Israel has built more than 100 settlements in the West Bank since occupying the territory in 1967. Those settlements, which are illegal under international law, house around 500,000 Jewish settlers and are largely inaccessible to Palestinians. Palestinians say the continued construction of settlements will make any future state unviable, and show that Israel is not serious about peace.

The Israeli government denies that settlements are an obstacle to peace and has called for negotiations without preconditions. Israel has made its security a central tenet in any talks, together with a demand that Palestinians recognise Israel as a Jewish state.

The scepticism in the Occupied Territories over this latest attempt at a peace deal is matched by doubt in Israel too. The Israeli cabinet’s decision on Sunday to agree to the release of 104 Palestinian prisoners – viewed in the West Bank and Gaza as national heroes, and in Israel as terrorists responsible for the maiming and killings of hundreds – led to a maelstrom of criticism for the prime minister, Benjamin Netanyahu.

Despite saying in March that his government would not agree to pre-conditions before any talks, Mr Netanyahu led a campaign over the weekend to get the cabinet to agree to the prisoner release as a means of boosting Palestinian Authority President Mahmoud Abbas in the eyes of his constituents.

“As always, the government has chosen the worst option,” wrote Shalom Yerushalmi in Ma’ariv. He said that rather than face a confrontation with right-wingers in his coalition over a settlement freeze, Mr Netanyahu had instead decided to release the killers of “innocent civilians.”

Similarly, former Defence Minister, Shaul Mofaz told Israeli Army Radio that the prisoner release was not justified: “I think we should release terrorists only when there is no choice. We had a choice. I think the price we are paying is excessive, and sets a very bad precedent for the future.

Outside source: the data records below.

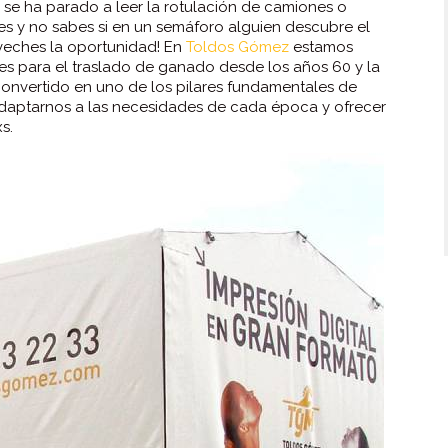
 se ha parado a leer la rotulación de camiones o
tes y no sabes si en un semáforo alguien descubre el
veches la oportunidad! En
Toldos Gómez
estamos
les para el traslado de ganado desde los años 60 y la
convertido en uno de los pilares fundamentales de
daptarnos a las necesidades de cada época y ofrecer
s.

There is no concession from the Palestinian side: they say, ‘there are no preconditions – hey, here’s a precondition.’”

These direct talks, the first since 2010, are but the latest in a long line of failed efforts to resolve the 65-year-old dispute, dating back to the Madrid peace conference in 1991. That gathering led indirectly to the Oslo accords of 1993 and the historic handshake on the White House lawn that September between the former Palestinian leader Yasser Arafat and then Israeli prime minister Yitzhak Rabin, who was assassinated two years later by a Jewish extremist.

In 2000 the two sides came perhaps closest to a comprehensive agreement, during two weeks of intensive but ultimately fruitless talks at Camp David, brokered by Mr Clinton. Since then, various peace bids have been launched, most conspicuously at the Annapolis summit of 2007 convened by President George W. Bush. But all have foundered. The most recent was during President Barack Obama’s first term, but came to grief over Israeli security demands, and Mr Netanyahu’s refusal to halt the settlements programme.